Transcribe every line of text in the data below word for word, leaving the pictures out of your answer.

__Provided data__:
+ + + + + + +

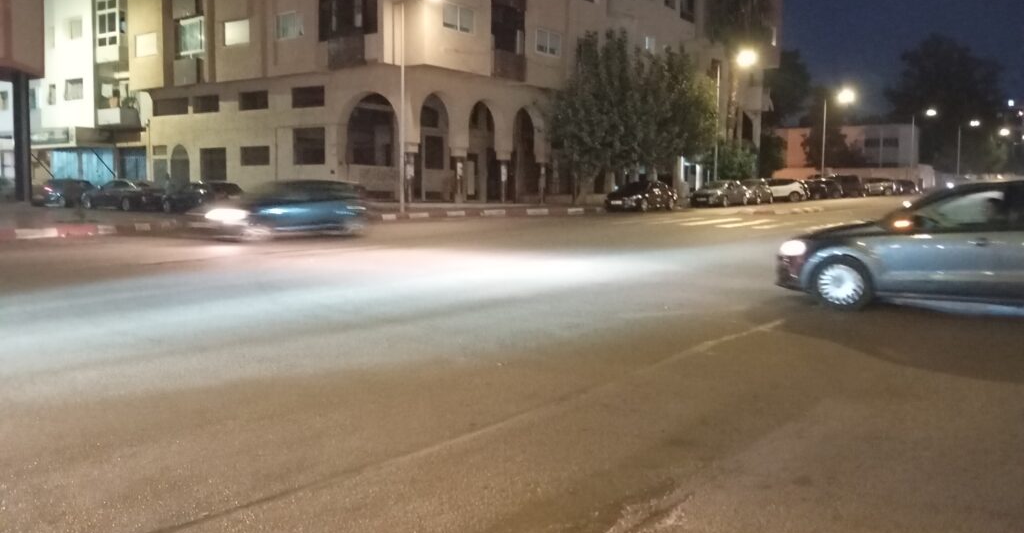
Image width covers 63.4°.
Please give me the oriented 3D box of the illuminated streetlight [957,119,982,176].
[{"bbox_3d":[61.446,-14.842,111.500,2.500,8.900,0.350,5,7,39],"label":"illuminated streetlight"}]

+ + + + + + +

__Exercise solution__:
Image width covers 63.4°.
Please give me the oriented 3D box of the illuminated streetlight [957,119,982,176].
[{"bbox_3d":[61.446,-14.842,111.500,2.500,8.900,0.350,5,7,39],"label":"illuminated streetlight"}]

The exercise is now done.